(INPUT FOR THIS TASK begins)

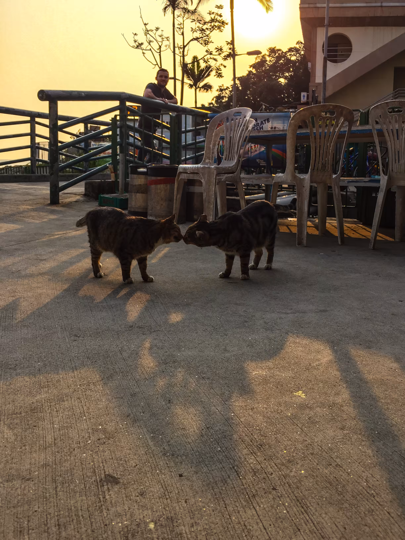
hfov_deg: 48.2
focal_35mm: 29
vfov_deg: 61.7
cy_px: 270
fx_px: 452
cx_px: 202
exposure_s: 1/900
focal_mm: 4.15
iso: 32
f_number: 2.2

(INPUT FOR THIS TASK ends)

> _TASK REQUIREMENTS_
Your answer should contain all the material above, written out exactly, and none of the pictures.

> _SOLUTION_
hfov_deg: 48.2
focal_35mm: 29
vfov_deg: 61.7
cy_px: 270
fx_px: 452
cx_px: 202
exposure_s: 1/900
focal_mm: 4.15
iso: 32
f_number: 2.2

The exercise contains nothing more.